Man kann das an folgendem Beispiel reflektieren: Gymnasien in der Schweiz beschließen immer mal wieder, Studienreisen nur mit öffentlichen Verkehrsmitteln zu absolvieren. Die Schülerinnen und Schüler verstehen dieses Gebot meist nicht: Fliegen oder private Busreisen sind günstiger und bequemer, das Verbot der Schule schränkt ihren Handlungsspielraum ein. Zudem scheinen die Lehrkräfte selbst sich privat nicht daran zu halten, sie verfügen diese Werte, ohne sie sich zueigen gemacht zu haben. Diese Maßnahme wird aber als Werteerziehung verkauft: Sie soll vermitteln, dass CO2-Ausstoß eingeschränkt werden soll und Individuen Verantwortung für ihre Konsumentscheidungen übernehmen sollen – indem sie gerade diese Verantwortung den Jugendlichen entzieht.

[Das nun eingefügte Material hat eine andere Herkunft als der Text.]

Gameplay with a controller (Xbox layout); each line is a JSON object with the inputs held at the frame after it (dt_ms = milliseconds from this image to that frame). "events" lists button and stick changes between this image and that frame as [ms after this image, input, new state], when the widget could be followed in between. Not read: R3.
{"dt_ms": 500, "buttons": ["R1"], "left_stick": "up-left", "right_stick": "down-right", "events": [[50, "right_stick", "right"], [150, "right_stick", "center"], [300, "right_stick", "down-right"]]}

So kann sich eine kontraproduktive Wirkung einstellen: Jugendliche lehnen diese fremden Werte als übertrieben und weltfremd ab, verinnerlichen aber die Führungsstruktur, die bestimmt, statt partizipative Entscheidungen zu ermöglichen. Das Dilemma der Wertevermittlung: Die Bildung von Werten kann angeregt werden – welche Werte das aber sind, lässt sich nur annäherungsweise bestimmen.

Zurück zum Thema Social Media. Lesenswert ist hier ein Statement aus einem Spiegel-Interview mit Eve Herzing:

Eine tiefsitzende Wurzel ist die Erziehung zum digitalen Dualismus, wie es Nathan Jurgenson genannt hat, also: zu einem Denken, das zwischen vermeintlich realem Leben und virtuellem Onlineleben trennt. Dadurch ist über Jahrzehnte hinweg die Idee genährt worden, dass alles was online gepostet wird nicht „real“ sei. Das rächt sich nun bitterlich. Es gibt schlicht und einfach auch hierzulande weitverbreiteten Alltagsrassismus, -homo&transphobie und -misogynie. Die Hasskommentare im Netz kommen uns geballter vor, weil sie dort nachlesbar, sammelbar und damit sichtbarer sind, während verbale Hasskommentare im Alltag in tausende kleiner Einzelerfahrungen fragmentiert sind, die meist keine gemeinsame Stimme und damit keine breite Öffentlichkeit finden.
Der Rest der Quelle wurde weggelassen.